Korda ‘all good’ after back issue, ready for major

Golf

Nelly Korda is back, pain-free and raring to go at this week’s KPMG Women’s PGA Championship after a month-plus away from competitive golf to deal with an ailing back.

Korda, the current World No. 2 who is searching for her second major title this week, last played at the Cognizant Founders Cup in mid-May and missed the cut. She pulled out of her next scheduled start, citing back pain.

Speaking Tuesday at Baltusrol Golf Club in Springfield, N.J., Korda was asked if there was any lingering pain and said she was “all good.” Later, she was asked a follow-up question about the thick rough posing a problem for her back.

“I honestly wouldn’t be playing if I wasn’t 100 percent,” Korda said.

Korda hasn’t won on the LPGA Tour since successfully defending her Pelican Women’s Championship title in November. Before the Founders Cup, Korda started the season 7-for-7 in made cuts with six top-six finishes.

The 24-year-old, whose sister Jessica Korda also plays on tour and whose brother Sebastian Korda is No. 32 in the ATP rankings, is no stranger to the physical and mental toll of athletics.

“I’ve played this sport since I started walking, so I’ve dealt with injuries,” Nelly Korda said. “I think coming from a family that has played sports throughout their entire life, it just comes with it. You look at so many athletes, they all go through something. I can only speak on — let’s say tennis, where you see [Rafael] Nadal, who battled with so many injuries throughout his entire career. It’s something you constantly learn from.”

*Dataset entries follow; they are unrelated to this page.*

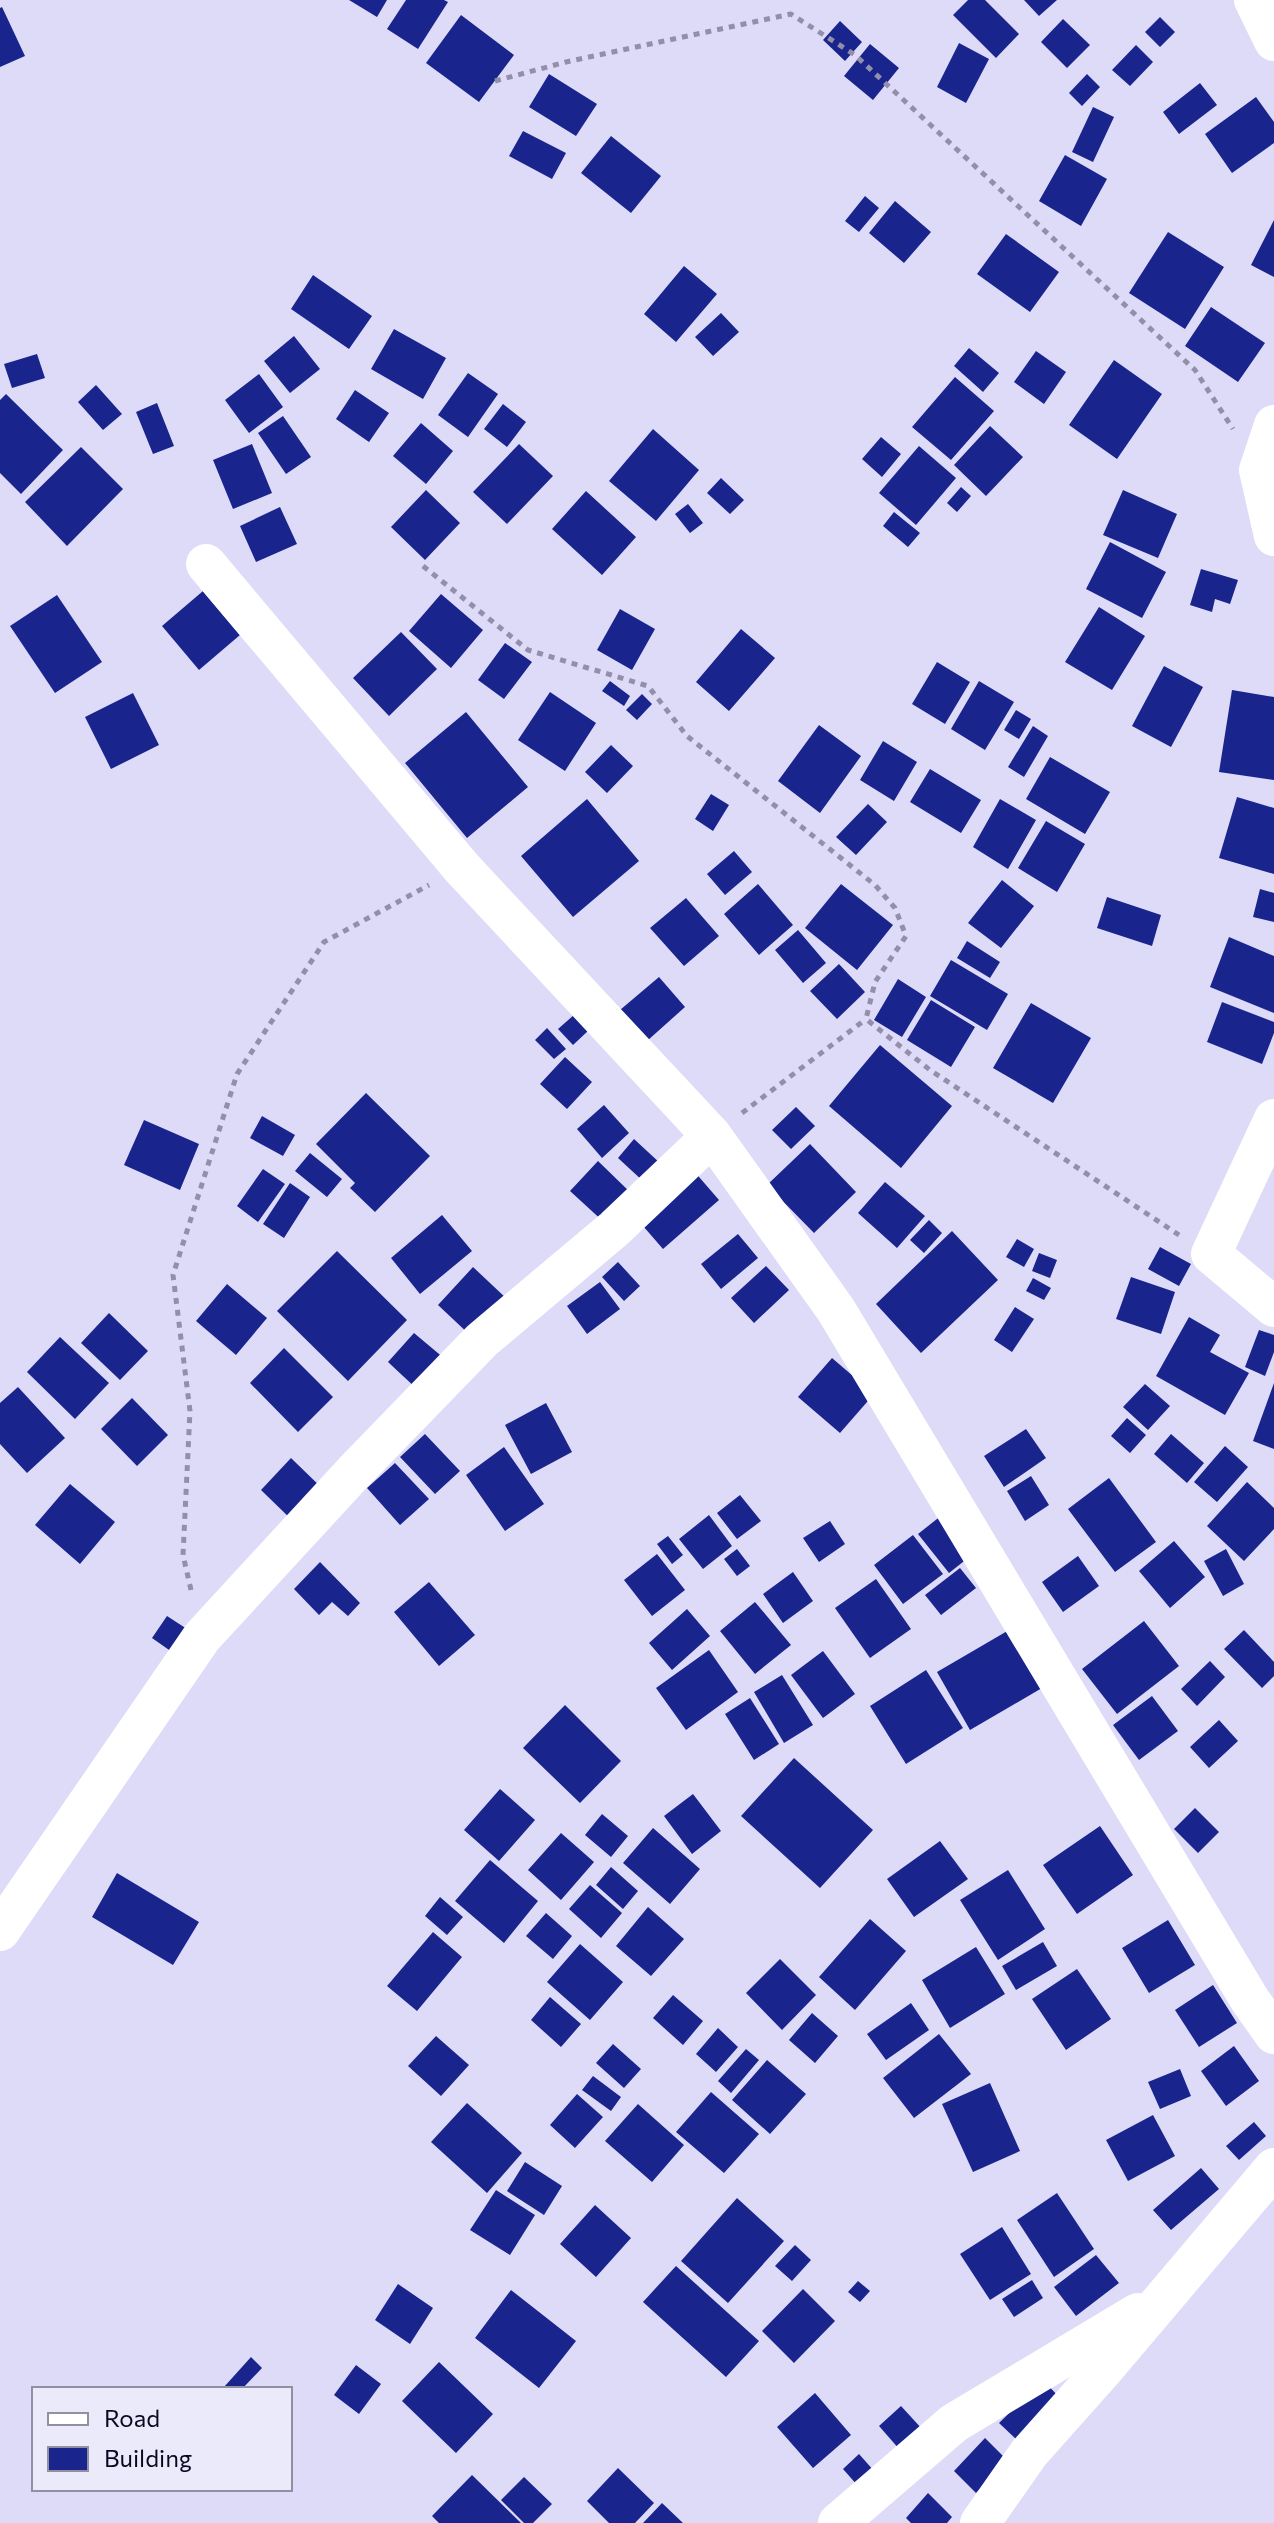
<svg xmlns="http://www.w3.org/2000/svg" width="1274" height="2523" font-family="Commissioner,sans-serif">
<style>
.building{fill:#19258c}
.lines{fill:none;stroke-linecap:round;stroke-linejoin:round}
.path{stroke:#938fab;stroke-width:5;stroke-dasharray:6 6;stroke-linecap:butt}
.street{stroke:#fff;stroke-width:40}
</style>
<rect width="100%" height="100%" fill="#dedbf9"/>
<path class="building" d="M349,0H387L377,17Z
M406,0H444L448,2L418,49L387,29Z
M968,0H985L1019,34L996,58L953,15Z
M1024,0H1057L1039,16Z
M2,7L25,56L0,67V8Z
M461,15L514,55L479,102L426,63Z
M1160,17L1175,32L1160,47L1145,32Z
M1063,19L1090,45L1067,68L1041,42Z
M840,21L862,42L845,61L823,40Z
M959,43L989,59L966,103L937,87Z
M870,44L899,68L873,100L844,76Z
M1136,45L1153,62L1130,86L1112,70Z
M549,74L597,104L576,136L529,107Z
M1087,74L1100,87L1082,106L1069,93Z
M1200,83L1217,105L1179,134L1163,112Z
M1256,97L1274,122V143L1232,173L1205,134Z
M1093,107L1114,117L1093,162L1072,152Z
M523,131L566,153L552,179L509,156Z
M611,136L661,176L631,213L581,173Z
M1065,155L1107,179L1081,226L1039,201Z
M865,196L879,208L859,232L845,221Z
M895,201L931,232L904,263L869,233Z
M1274,220V277L1251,265Z
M1168,232L1224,267L1185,329L1129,293Z
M1006,234L1059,272L1030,312L977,274Z
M684,266L717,294L676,342L644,314Z
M313,275L372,316L349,349L291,309Z
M1211,307L1265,343L1238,382L1185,346Z
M721,313L739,332L713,356L695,337Z
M394,329L446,358L423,399L371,369Z
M294,336L320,369L290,393L264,361Z
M969,348L999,373L983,392L954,366Z
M1036,351L1066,372L1044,404L1014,382Z
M37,354L45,378L12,388L4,364Z
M1114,360L1162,394L1117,459L1069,425Z
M468,373L498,394L468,437L438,415Z
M259,374L283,407L249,433L225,400Z
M955,377L994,411L951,460L912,427Z
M96,385L122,414L103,430L78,402Z
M355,390L389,413L369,442L336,419Z
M6,394L63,450L21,494L0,473V400Z
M157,403L174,446L153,454L136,412Z
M503,404L526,422L507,447L484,429Z
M283,416L311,457L286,474L258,433Z
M421,423L453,451L426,484L393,456Z
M990,426L1023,457L986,496L954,465Z
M653,429L699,470L656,521L609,481Z
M881,437L901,454L882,477L862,459Z
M252,444L272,493L233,509L213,460Z
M519,444L553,476L507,524L473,492Z
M919,446L956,478L916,525L879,493Z
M81,447L123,489L67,546L25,502Z
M721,478L744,500L730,514L707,493Z
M961,487L971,496L957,512L947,503Z
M426,490L460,523L425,560L391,527Z
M1123,490L1177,514L1158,558L1103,535Z
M586,491L636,537L602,575L552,529Z
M688,504L703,523L690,533L675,514Z
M280,507L297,544L256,562L240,526Z
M894,512L920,533L908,547L883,526Z
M1110,542L1166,572L1142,618L1086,589Z
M1201,569L1238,580L1230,604L1215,599L1212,612L1190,605Z
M203,591L240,635L199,670L162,626Z
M441,594L483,630L451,668L409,631Z
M57,595L102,662L55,693L10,626Z
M1099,607L1145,636L1112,690L1065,662Z
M620,609L655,629L632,670L597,650Z
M741,629L775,658L729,711L696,682Z
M401,632L437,669L389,716L353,678Z
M505,643L532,662L504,699L478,680Z
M937,662L970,682L945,724L912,704Z
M1164,666L1203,687L1171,747L1132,726Z
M610,681L630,696L624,706L602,691Z
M979,681L1014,702L985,750L951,729Z
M1232,690L1274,697V780L1219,772Z
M550,692L596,723L565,771L518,740Z
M133,693L159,745L111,769L85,717Z
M642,694L652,704L637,720L626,710Z
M1016,710L1031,719L1019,739L1004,730Z
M466,712L528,787L467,838L405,763Z
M819,725L861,756L820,813L778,781Z
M1033,726L1048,736L1024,777L1008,767Z
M883,741L917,762L894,801L860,780Z
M611,745L633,766L607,793L585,772Z
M1050,757L1110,792L1085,834L1026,799Z
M930,769L981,800L961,833L910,802Z
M711,794L729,805L713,831L695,819Z
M1237,797L1274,808V874L1219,858Z
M587,799L639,861L573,917L521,856Z
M1000,799L1036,820L1008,869L973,847Z
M868,804L887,822L856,855L836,837Z
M1046,821L1085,844L1057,892L1018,868Z
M734,851L752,872L725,895L707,874Z
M1002,880L1034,906L1001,948L968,923Z
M758,884L793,925L759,955L724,914Z
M841,884L893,925L857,970L805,928Z
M1260,889L1274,893V922L1253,917Z
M1107,897L1161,915L1152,946L1097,928Z
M686,898L719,936L684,966L650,928Z
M798,930L826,963L803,983L775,950Z
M1229,937L1274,956V1013L1210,987Z
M967,941L1000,962L990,978L957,958Z
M951,960L1008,994L987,1030L930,996Z
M839,964L865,992L837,1019L810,991Z
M659,977L685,1007L647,1041L620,1010Z
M898,979L926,997L902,1037L874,1020Z
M931,1000L975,1027L951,1067L907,1040Z
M1222,1002L1274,1022V1033L1262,1064L1207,1042Z
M1031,1003L1091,1038L1053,1103L993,1068Z
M575,1014L589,1030L573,1045L558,1029Z
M547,1028L566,1049L554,1059L535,1040Z
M880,1045L952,1106L901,1168L829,1106Z
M565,1057L592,1082L567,1109L540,1084Z
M366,1093L430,1156L375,1212L350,1188L355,1183L316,1144Z
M604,1105L629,1133L602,1158L577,1129Z
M796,1107L815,1126L791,1149L772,1130Z
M262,1116L295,1135L283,1156L250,1138Z
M144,1120L199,1144L180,1190L124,1165Z
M634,1139L661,1164L644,1182L618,1158Z
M810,1144L856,1192L814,1233L767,1185Z
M310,1153L342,1179L327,1197L295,1171Z
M598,1161L633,1195L606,1224L570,1191Z
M263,1169L285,1184L258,1222L237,1206Z
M693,1170L719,1200L663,1249L637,1219Z
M885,1182L925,1216L897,1248L858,1213Z
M290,1183L310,1197L284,1238L263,1224Z
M442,1215L472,1251L420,1294L391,1258Z
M929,1220L942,1233L924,1253L910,1240Z
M952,1231L998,1280L921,1353L876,1304Z
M738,1234L758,1258L721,1289L701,1264Z
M1017,1239L1034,1249L1024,1267L1006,1257Z
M1160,1247L1191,1264L1179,1286L1148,1269Z
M337,1251L407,1320L348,1381L277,1311Z
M1039,1253L1057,1260L1050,1278L1032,1271Z
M618,1262L640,1286L624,1301L602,1277Z
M766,1266L789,1290L754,1323L731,1298Z
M473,1267L507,1299L472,1337L438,1305Z
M1131,1277L1175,1292L1161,1334L1116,1319Z
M1033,1278L1051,1288L1044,1300L1026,1291Z
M600,1282L620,1309L587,1334L567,1306Z
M227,1284L267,1318L236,1355L196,1321Z
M1015,1307L1034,1319L1012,1352L994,1340Z
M109,1313L148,1351L120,1380L81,1343Z
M1189,1317L1220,1335L1210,1352L1249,1373L1225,1415L1156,1376Z
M1259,1330L1274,1335V1352L1265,1376L1245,1367Z
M414,1333L445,1359L418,1390L388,1362Z
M60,1337L109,1383L75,1419L27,1372Z
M284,1348L333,1397L298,1432L250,1383Z
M832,1358L874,1394L840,1433L798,1397Z
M1274,1383V1449L1253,1441Z
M1145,1384L1170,1406L1148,1430L1123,1407Z
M18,1387L65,1438L27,1473L0,1444V1403Z
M132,1398L168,1435L137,1466L101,1429Z
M546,1403L572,1452L531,1474L505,1425Z
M1127,1418L1146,1435L1130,1453L1111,1436Z
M1026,1429L1046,1458L1004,1487L984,1456Z
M425,1434L460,1471L435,1494L400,1457Z
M1171,1434L1204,1463L1187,1483L1154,1454Z
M1225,1446L1248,1467L1217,1502L1194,1482Z
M504,1447L544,1504L505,1531L466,1475Z
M291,1458L326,1492L295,1523L261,1490Z
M395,1463L429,1499L400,1525L367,1488Z
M1031,1476L1049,1505L1025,1521L1007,1491Z
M1109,1478L1156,1542L1115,1572L1068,1509Z
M1247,1482L1274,1508V1529L1244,1561L1207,1526Z
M70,1484L115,1522L80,1564L35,1525Z
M740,1495L761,1521L737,1539L717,1513Z
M709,1515L732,1546L703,1569L679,1539Z
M942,1515L973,1554L949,1573L918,1534Z
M830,1521L845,1544L819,1562L803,1538Z
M913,1535L943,1574L903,1604L874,1565Z
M668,1536L683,1555L672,1564L657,1544Z
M1174,1541L1205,1577L1170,1608L1139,1571Z
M737,1549L750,1566L737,1576L724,1559Z
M1226,1549L1244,1584L1223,1596L1204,1561Z
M657,1554L685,1590L652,1616L624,1580Z
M1078,1556L1099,1586L1063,1612L1042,1582Z
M320,1562L360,1603L348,1616L332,1602L319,1615L294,1589Z
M960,1568L976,1588L941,1615L925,1595Z
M793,1572L813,1601L783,1623L763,1594Z
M876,1579L911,1629L870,1658L835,1608Z
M429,1582L475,1635L439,1666L394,1612Z
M755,1602L791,1645L755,1674L720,1631Z
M687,1609L710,1636L672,1670L649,1643Z
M167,1616L187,1629L172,1652L152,1638Z
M1144,1621L1179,1666L1117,1714L1082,1669Z
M1009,1630L1042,1688L970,1730L937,1672Z
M1244,1630L1274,1662V1676L1262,1688L1224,1649Z
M709,1650L738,1692L686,1730L656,1688Z
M823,1651L855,1694L823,1718L791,1675Z
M1210,1661L1225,1677L1197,1706L1181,1689Z
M926,1670L963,1728L906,1764L870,1706Z
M782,1675L813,1725L784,1743L754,1692Z
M1152,1696L1178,1731L1139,1760L1113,1725Z
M750,1698L779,1744L754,1760L725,1714Z
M565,1705L621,1761L580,1803L523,1748Z
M1219,1720L1238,1741L1209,1768L1190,1747Z
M794,1758L873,1830L820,1888L741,1816Z
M500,1789L535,1820L499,1861L464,1830Z
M693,1794L721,1831L692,1854L664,1816Z
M1195,1808L1219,1832L1198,1853L1174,1829Z
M602,1814L628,1836L611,1857L585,1835Z
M1100,1826L1133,1875L1077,1914L1043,1865Z
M653,1828L700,1869L670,1904L623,1863Z
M561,1833L594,1862L561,1900L528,1870Z
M940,1841L968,1879L914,1917L887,1879Z
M490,1860L538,1901L504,1943L455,1901Z
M611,1867L638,1891L623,1909L596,1885Z
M1008,1870L1045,1929L998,1960L960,1900Z
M117,1873L199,1922L173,1965L92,1917Z
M590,1885L622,1913L601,1938L569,1909Z
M440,1897L463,1917L447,1935L425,1916Z
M648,1907L684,1939L651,1976L616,1946Z
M546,1913L572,1936L553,1959L526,1936Z
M870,1919L906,1951L855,2010L819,1977Z
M1168,1920L1195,1965L1149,1993L1122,1948Z
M433,1932L462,1957L417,2011L387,1986Z
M1043,1942L1057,1966L1016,1990L1002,1966Z
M580,1944L623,1982L590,2020L547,1982Z
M976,1947L1005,1994L950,2028L922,1980Z
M780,1959L816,1995L782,2030L746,1993Z
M1077,1969L1111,2019L1066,2050L1032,1999Z
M1213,1985L1237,2023L1199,2047L1175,2010Z
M673,1995L703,2021L683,2045L653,2018Z
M550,1997L581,2024L561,2047L531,2020Z
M911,2003L929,2030L886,2060L867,2034Z
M812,2013L838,2036L815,2063L789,2040Z
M718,2028L738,2047L716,2072L696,2054Z
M939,2034L971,2074L914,2118L883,2078Z
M436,2036L469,2065L441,2096L408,2066Z
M613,2044L641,2069L624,2088L596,2063Z
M1234,2046L1259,2081L1226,2106L1201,2071Z
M746,2049L759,2060L731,2093L718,2081Z
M767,2060L806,2094L770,2134L732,2100Z
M1180,2069L1191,2096L1160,2109L1148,2082Z
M593,2076L621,2097L611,2111L582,2090Z
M990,2083L1020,2151L973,2172L942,2104Z
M711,2092L759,2134L724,2173L676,2132Z
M577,2094L603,2117L575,2148L550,2125Z
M467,2103L522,2153L487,2193L431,2142Z
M638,2104L684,2145L652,2182L605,2141Z
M1153,2115L1175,2156L1128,2181L1106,2140Z
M1254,2122L1266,2136L1239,2160L1226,2146Z
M525,2162L562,2186L544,2215L507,2191Z
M1201,2168L1219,2189L1171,2230L1153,2210Z
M496,2190L535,2215L510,2255L470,2230Z
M1057,2193L1094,2249L1054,2277L1017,2220Z
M737,2198L784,2241L728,2303L681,2261Z
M595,2205L631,2238L596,2277L560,2244Z
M1002,2227L1031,2274L990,2300L960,2254Z
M795,2245L811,2260L792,2281L775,2266Z
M1096,2255L1119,2283L1076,2316L1054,2287Z
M676,2266L759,2341L726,2377L643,2302Z
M1032,2280L1043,2298L1014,2317L1002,2299Z
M858,2281L870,2291L860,2302L848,2292Z
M398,2284L433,2308L410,2344L375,2320Z
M803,2289L835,2321L794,2363L762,2331Z
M511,2290L576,2341L539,2388L475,2338Z
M251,2357L262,2368L242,2389H227L224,2387Z
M439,2362L493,2414L456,2453L402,2401Z
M356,2365L381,2384L359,2414L334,2395Z
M1043,2380L1060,2398L1017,2440L999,2423Z
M815,2393L851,2435L813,2468L777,2427Z
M901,2406L923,2430L900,2450L879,2426Z
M985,2438L1008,2461L976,2493L954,2471Z
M859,2454L875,2472L858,2486L843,2469Z
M618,2468L654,2503L635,2523H609L587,2501Z
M472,2475L521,2523H439L432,2516Z
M524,2477L552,2504L533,2523H524L501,2500Z
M928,2493L952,2517L947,2523H911L906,2518Z
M662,2503L683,2523H643Z"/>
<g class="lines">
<path class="path" d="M495,81L566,62L791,14L855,55L1195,370L1233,429
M423,566L528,650L648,686L687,736L875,885L895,908L906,936L875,982L866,1019L930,1070L1179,1235
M742,1113L866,1019
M191,1590L183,1555L190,1411L173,1275L237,1074L324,942L429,885"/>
<path class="street" d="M1254,0L1274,41
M1274,425L1259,470L1274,536
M206,564L462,868L712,1136L836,1310L1250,2000L1274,2034
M1274,1119L1211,1254L1274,1307
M0,1931L202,1637L354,1472L482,1340L614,1229L712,1136
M838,2523L954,2423L1138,2313
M980,2523L1029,2453L1102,2371L1274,2168"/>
</g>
<rect x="32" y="2387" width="260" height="104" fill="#ebeafa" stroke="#928fa3" stroke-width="2"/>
<rect x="48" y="2413" width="40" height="12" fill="#ffffff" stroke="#928fa3" stroke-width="2"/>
<text x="104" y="2427" font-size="24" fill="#0c0720">Road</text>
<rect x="48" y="2447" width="40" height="24" fill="#19258c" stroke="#928fa3" stroke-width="2"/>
<text x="104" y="2467" font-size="24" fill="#0c0720">Building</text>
</svg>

And Korda’s back pain likely does not compare to what she endured in 2022. In March of that year she announced she had a blood clot in her arm and would miss time. She eventually returned at the U.S. Women’s Open the following June.

“I feel like every single time I’ve kind of taken a break, it’s been for something else,” Korda said Tuesday. “Last year was the blood clot at the beginning of the year, and this time it was just my lower back that I just wanted to make sure it didn’t turn into something worse.

“But yeah, it’s sometimes nice to reset after playing. … I think it also makes you appreciate playing out here, traveling and getting to do what you love when it’s kind of taken away from you and you have to take a forced break.”

Korda later added that the time away has left her “a little bit more hungry.”

Her only major title to date came at the 2021 KPMG Women’s PGA Championship, when she shot a second-round 63 at Atlanta Athletic Club before outlasting Lizette Salas. Korda will play her first two rounds at Baltusrol with Jin Young Ko of South Korea and Lydia Ko of New Zealand — a threesome of the top three players in the Rolex Rankings.